Considérons les sources de notre connaissance. Jusqu’au 19e siècle, on se fondait essentiellement sur les écrits patristiques pour étudier la secte. Justin Martyr, Hippolyte, Origène, Tertullien, et certains Pères ecclésiastiques ont conservé des extraits de documents gnostiques primitifs, mais la majorité des écrits d’auteurs ecclésiastiques sont de caractère polémique. Les récentes découvertes de documents coptes à Nag Hammadi en Égypte pourraient jeter une plus grande lumière sur l’origine de la secte.
Ainsi que nous l’avons dit, on distingue plusieurs tendances à l’intérieur du courant gnostique : l’une, la plus populaire, est reliée à l’astrologie et à la magie. L’autre, davantage philosophique, cherche par la voie spéculative à offrir un fondement à la connaissance « rédemptrice ».
D’une façon générale, la gnose est caractérisée par une véritable passion de la connaissance religieuse recherchée dans une révélation divine à laquelle l’homme peut avoir accès par voie initiatique. Cette connaissance est souhaitée moins par elle-même que pour le fruit qu’on en espère, c’est-à-dire le salut. Son mode d’exposition emprunte tous les éléments possibles des mythes grecs et orientaux, souvent combinés entre eux dans un esprit de très large syncrétisme. Le type de cette gnose païenne est représenté par les écrits hermétiques où les héritages égyptien et grec s’entremêlaient inextricablement sous le patronage d’Hermes Trismégiste. Même si les livres conservés sous le nom de celui-ci ne sont pas antérieurs au 2e siècle chrétien, ils plongent néanmoins leurs racines dans un courant plus ancien, dont les origines, affirme-t-on avec une trop grande assurance et une trop grande légèreté, seraient antérieures au christianisme.

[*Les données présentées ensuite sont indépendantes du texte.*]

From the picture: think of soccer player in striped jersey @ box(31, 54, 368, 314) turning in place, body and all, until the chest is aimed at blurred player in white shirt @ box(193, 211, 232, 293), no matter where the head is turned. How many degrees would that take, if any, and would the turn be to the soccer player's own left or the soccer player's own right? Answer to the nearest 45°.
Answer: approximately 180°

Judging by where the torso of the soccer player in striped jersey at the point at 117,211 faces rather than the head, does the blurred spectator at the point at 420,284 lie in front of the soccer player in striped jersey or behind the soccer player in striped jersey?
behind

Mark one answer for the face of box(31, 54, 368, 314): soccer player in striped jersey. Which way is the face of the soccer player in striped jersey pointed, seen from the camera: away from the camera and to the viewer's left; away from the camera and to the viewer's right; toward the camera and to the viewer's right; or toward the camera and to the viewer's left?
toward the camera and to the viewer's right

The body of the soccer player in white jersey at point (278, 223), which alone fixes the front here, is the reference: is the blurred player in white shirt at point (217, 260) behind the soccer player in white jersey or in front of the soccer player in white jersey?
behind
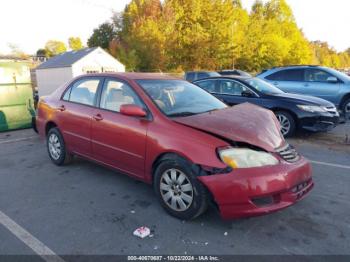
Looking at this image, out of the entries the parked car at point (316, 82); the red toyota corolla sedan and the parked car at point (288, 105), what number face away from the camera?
0

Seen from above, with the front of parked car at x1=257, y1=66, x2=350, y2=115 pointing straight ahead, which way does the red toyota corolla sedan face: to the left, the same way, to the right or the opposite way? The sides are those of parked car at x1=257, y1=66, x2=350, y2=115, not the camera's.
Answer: the same way

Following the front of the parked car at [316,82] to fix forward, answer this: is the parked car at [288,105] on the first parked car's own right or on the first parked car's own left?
on the first parked car's own right

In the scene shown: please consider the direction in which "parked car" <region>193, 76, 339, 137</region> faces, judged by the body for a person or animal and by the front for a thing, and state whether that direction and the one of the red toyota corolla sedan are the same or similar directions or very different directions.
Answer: same or similar directions

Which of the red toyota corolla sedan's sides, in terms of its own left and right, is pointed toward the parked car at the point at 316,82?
left

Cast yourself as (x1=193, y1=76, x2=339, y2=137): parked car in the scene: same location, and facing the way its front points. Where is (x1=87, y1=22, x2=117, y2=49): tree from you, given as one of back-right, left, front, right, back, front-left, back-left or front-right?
back

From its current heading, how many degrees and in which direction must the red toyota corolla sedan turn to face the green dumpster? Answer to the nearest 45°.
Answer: approximately 180°

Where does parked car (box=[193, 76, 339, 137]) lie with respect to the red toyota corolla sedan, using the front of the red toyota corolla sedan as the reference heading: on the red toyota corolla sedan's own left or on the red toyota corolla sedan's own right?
on the red toyota corolla sedan's own left

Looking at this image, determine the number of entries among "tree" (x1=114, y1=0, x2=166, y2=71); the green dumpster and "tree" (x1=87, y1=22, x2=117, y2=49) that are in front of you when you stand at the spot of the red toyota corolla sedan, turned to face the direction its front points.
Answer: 0

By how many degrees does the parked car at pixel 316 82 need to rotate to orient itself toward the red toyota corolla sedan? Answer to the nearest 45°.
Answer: approximately 90° to its right

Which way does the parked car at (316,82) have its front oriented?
to the viewer's right

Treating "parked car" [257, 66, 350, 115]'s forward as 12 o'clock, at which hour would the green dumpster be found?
The green dumpster is roughly at 5 o'clock from the parked car.

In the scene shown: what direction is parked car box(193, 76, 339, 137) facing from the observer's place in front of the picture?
facing the viewer and to the right of the viewer

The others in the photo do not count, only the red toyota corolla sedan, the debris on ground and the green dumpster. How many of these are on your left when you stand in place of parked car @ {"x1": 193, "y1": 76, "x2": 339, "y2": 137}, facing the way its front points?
0

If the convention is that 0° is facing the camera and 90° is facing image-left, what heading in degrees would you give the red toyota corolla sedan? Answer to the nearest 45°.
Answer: approximately 315°

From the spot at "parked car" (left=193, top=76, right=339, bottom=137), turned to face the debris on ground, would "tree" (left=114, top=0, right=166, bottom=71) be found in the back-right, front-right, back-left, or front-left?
back-right

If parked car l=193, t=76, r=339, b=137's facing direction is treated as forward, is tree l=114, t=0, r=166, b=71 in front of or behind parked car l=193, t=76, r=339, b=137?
behind

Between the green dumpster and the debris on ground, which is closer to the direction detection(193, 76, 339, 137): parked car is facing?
the debris on ground
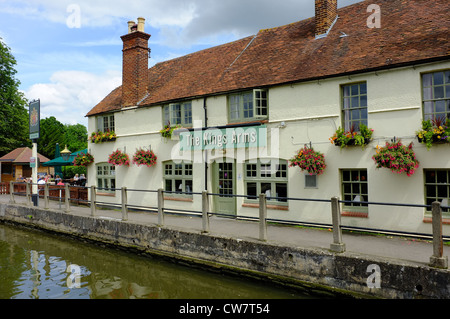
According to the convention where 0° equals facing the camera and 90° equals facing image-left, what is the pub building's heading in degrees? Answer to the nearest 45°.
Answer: approximately 45°

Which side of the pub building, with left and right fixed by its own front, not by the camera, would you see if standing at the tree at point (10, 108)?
right

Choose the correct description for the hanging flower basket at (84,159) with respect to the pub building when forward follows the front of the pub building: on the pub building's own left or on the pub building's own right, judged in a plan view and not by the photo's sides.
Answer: on the pub building's own right

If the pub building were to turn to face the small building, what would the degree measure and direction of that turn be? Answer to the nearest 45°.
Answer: approximately 90° to its right
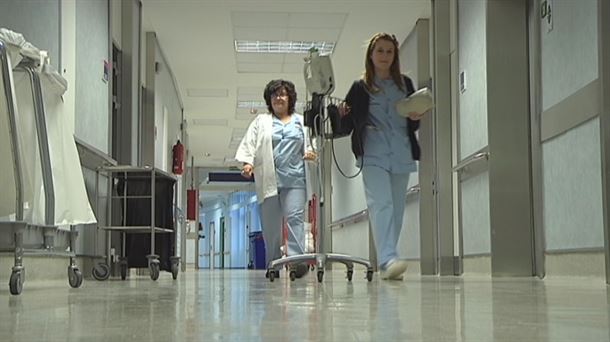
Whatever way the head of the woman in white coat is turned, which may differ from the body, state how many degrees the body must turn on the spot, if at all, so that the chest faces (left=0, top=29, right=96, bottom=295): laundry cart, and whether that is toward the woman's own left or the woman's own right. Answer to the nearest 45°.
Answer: approximately 45° to the woman's own right

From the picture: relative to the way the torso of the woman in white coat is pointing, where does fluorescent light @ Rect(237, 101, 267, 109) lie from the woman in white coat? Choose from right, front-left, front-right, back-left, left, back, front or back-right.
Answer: back

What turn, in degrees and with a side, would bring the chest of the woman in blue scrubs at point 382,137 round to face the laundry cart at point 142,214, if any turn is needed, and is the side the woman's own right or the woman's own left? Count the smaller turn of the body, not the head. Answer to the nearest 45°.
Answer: approximately 135° to the woman's own right

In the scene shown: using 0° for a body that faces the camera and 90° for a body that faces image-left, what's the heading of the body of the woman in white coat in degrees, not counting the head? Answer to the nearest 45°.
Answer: approximately 0°

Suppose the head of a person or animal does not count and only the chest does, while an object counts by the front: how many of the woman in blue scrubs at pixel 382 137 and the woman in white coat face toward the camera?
2

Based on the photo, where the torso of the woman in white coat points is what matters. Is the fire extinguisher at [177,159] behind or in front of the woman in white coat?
behind

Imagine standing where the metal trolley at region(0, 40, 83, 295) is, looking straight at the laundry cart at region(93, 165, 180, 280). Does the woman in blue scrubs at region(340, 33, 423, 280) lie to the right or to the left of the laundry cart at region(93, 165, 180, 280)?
right
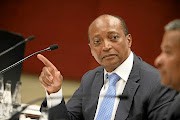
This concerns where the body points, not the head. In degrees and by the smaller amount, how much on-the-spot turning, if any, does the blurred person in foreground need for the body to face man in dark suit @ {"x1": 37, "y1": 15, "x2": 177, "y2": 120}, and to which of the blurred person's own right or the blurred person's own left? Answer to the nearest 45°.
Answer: approximately 45° to the blurred person's own right

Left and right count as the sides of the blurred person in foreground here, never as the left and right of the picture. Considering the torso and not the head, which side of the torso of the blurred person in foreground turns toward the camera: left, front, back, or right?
left

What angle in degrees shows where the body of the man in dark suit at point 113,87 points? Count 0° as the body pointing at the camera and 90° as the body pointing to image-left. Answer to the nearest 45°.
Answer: approximately 45°

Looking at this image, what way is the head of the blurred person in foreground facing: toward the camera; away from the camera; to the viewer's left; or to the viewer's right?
to the viewer's left

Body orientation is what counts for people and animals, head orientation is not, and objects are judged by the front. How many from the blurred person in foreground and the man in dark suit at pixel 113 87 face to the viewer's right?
0

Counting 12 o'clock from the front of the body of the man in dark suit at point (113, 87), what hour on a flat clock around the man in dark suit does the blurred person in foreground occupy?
The blurred person in foreground is roughly at 10 o'clock from the man in dark suit.
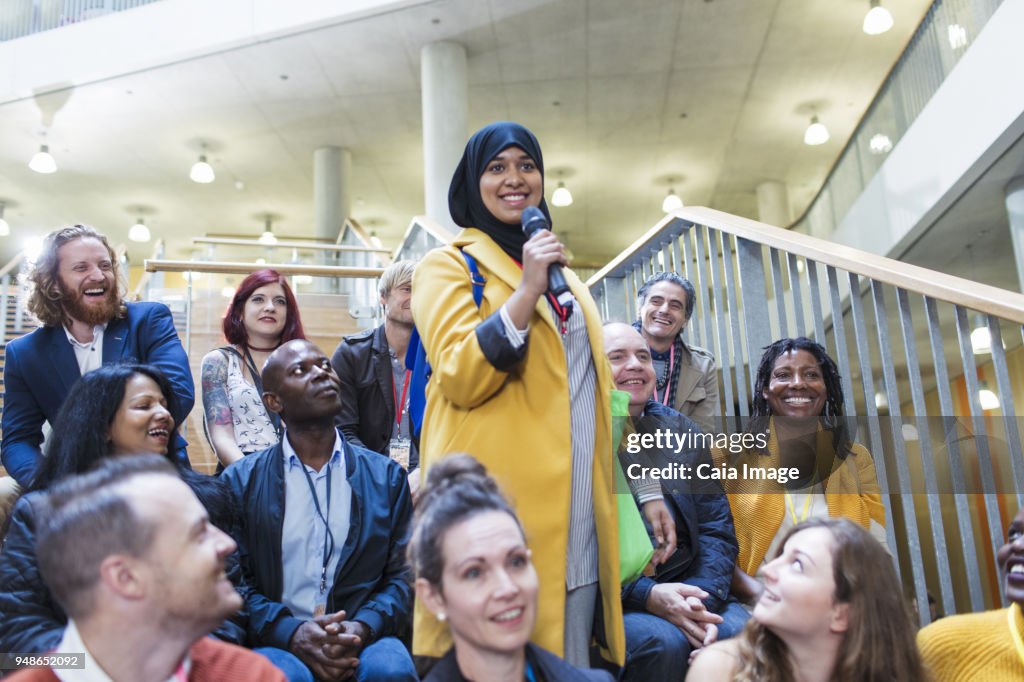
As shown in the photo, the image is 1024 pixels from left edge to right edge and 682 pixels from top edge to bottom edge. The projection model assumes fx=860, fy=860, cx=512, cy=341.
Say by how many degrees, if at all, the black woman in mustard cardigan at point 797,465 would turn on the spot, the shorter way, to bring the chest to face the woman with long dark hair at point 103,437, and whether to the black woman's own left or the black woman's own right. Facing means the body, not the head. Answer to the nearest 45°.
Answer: approximately 45° to the black woman's own right

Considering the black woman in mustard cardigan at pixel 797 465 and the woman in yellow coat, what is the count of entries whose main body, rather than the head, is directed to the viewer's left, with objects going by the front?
0

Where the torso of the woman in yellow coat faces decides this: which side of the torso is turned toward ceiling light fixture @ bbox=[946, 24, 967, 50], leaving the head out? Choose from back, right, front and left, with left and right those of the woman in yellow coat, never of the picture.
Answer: left

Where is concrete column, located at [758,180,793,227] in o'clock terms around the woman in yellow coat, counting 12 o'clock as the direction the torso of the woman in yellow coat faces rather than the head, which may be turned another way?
The concrete column is roughly at 8 o'clock from the woman in yellow coat.

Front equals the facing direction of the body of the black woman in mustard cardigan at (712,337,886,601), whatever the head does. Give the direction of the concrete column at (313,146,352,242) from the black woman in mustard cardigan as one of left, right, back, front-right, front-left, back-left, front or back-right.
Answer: back-right

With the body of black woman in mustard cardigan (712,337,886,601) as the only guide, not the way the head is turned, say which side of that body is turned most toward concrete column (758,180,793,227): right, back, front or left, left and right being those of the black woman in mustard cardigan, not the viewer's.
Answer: back

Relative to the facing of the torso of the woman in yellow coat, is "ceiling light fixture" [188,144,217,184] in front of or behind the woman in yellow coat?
behind

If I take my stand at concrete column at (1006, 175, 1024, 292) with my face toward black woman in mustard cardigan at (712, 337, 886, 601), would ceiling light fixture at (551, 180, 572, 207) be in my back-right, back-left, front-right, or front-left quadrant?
back-right

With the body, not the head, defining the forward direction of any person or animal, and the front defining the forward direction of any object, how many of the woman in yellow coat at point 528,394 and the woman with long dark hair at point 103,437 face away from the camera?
0

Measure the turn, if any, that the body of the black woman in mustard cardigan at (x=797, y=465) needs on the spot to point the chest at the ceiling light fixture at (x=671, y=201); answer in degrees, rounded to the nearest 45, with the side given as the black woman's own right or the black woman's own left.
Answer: approximately 180°

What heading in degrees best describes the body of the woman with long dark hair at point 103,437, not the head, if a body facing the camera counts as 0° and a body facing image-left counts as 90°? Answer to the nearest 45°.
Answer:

L’un des traits principaux de la doctrine gnostique consiste en la distinction qu’elle établit entre le démiurge, ou dieu créateur, et l’être divin suprême, lointain et inconnaissable. C’est de ce dernier que le démiurge aurait été formé à travers des émanations plus ou moins longues d’éons. Par malchance, le démiurge serait tombé parmi les éons supérieurs pour former l’univers, devenant ainsi la source immédiate de la création régissant un univers imparfait et, surtout, antagoniste à tout ce qui serait véritablement spirituel. Pourtant, dans la constitution de certains hommes, une étincelle, ou un grain de substance spirituelle divine, aurait pénétré et, à l’aide de la gnose et de rites associés avec son élément spirituel et son élément matériel, elle permettrait l’émancipation de son environnement et s’assurerait de son retour au foyer de l’être divin supérieur.
Ces personnes étaient considérées comme spirituelles tandis que les autres étaient appelées des charnels ou des matériels, bien que certains gnostiques aient ajouté une troisième classe intermédiaire, celle des psychiques.
La fonction du Christ consisterait à venir comme l’émissaire du Dieu suprême pour apporter la gnose. En tant qu’être humain, le Christ n’aurait pas assumé la chair humaine et n’aurait pas connu la mort. Il aurait ou bien habité temporairement un corps humain, celui d’un être nommé Jésus, ou bien revêtu une apparence humaine seulement.
La connaissance des idées gnostiques pour l’étude du Nouveau Testament est importante puisque ce mouvement constitue l’une des composantes fondamentales de la pensée religieuse des premiers siècles chrétiens. Au 2e siècle, il chercha à assimiler le christianisme. Dès le 1er siècle les auteurs apostoliques durent le combattre, même dans ses formes primitives (comparer le culte des anges dont il est question dans la lettre de Paul aux Colossiens).
Le gnosticisme païen, nullement gêné par les exigences de l’orthodoxie, juive ou chrétienne, leur a emprunté des éléments qui lui convenaient pour élaborer sa doctrine.
Note
1.Voir mon article intitulé La date de composition de l’épître de Jude.